El lago, a través de las consecutivas escenas, termina por sumergir a Valverde de Lucerna en el mutismo de la religión cristiana apresada en el dogma de la fe, condición humana que Unamuno logra desnudar a través del diálogo entre los personajes. El diálogo y el rezo son expresión del mismo conflicto, pues el rezo se concibió dentro del cristianismo como la forma de hablar con Dios y que seas escuchado, la intimidad entre Dios y el Hombre. Sin embargo, Dios en el mundo moderno ha muerto, como escribe Nietzsche, entonces le rezamos como Don Manuel, al silencio donde el cura se vuelve un personaje taciturno. La injusticia, la duda, el crimen, la resignación y la desesperanza lo hieren: “todos, sin tener que ir al confesionario, se le confesaban”. Pero si todos se le confesaban, ¿el cura a quién tuvo para confesarse? Necesitaba de un ángel caído. Tal vez Unamuno, en este sentido, lo que nos propone en la novela es el ocaso de los pecadores.

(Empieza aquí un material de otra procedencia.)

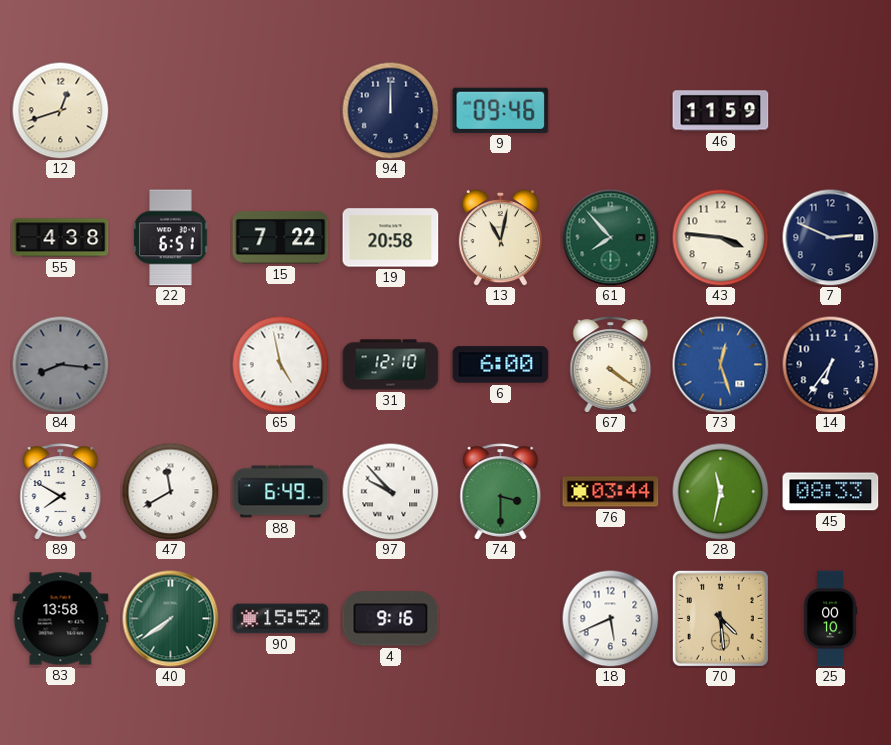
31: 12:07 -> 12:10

Sin embargo, la función de la confesión dialógica durante la novela, a manera de crítica, tiene como centro moral, antes que el arrepentimiento y la expiación de los pecados, mostrar un planteamiento filosófico de los valores religiosos bajo el cuestionamiento: ¿Dónde acaba la creencia ortodoxa y dónde empieza la superstición? Es pues, en el personaje de Lázaro donde recae la figura secular. Como proyección bíblica, Lázaro termina por sufrir una conversión moral y termina viejo, contándole a Angelita las confesiones del cura, salvado por Don Manuel de la enfermedad progresista que lo hacía despegarse de Valverde y de su gente.
Si bien al final de la novela se plantea un artificio por parte del autor, donde a través de una epístola el lector puede adquirir la consciencia crítica del argumento, también se puede definir como conclusión simbólica al personaje de Ángela como aquél que termina llorándolo todo, ese llanto silencioso del lago de Vadalverde. “Bien sé que lo que se cuenta en este relato, es que no pasa nada” escribe Unamuno, pero al final, como Don Quijote, convertido y salvado por el cura del pueblo en Alonso Quijano, nos enfrentaremos ante la muerte, más allá de las creencias que tengamos, por más firmes que éstas sean. La novela San Manuel Bueno, Mártir es, pues, una prolongación de El sentimiento trágico de la vida.
(Ensayo de literatura española del siglo XX, como parte de la beca de la Fundación José Ortega Y Gasset, 2005).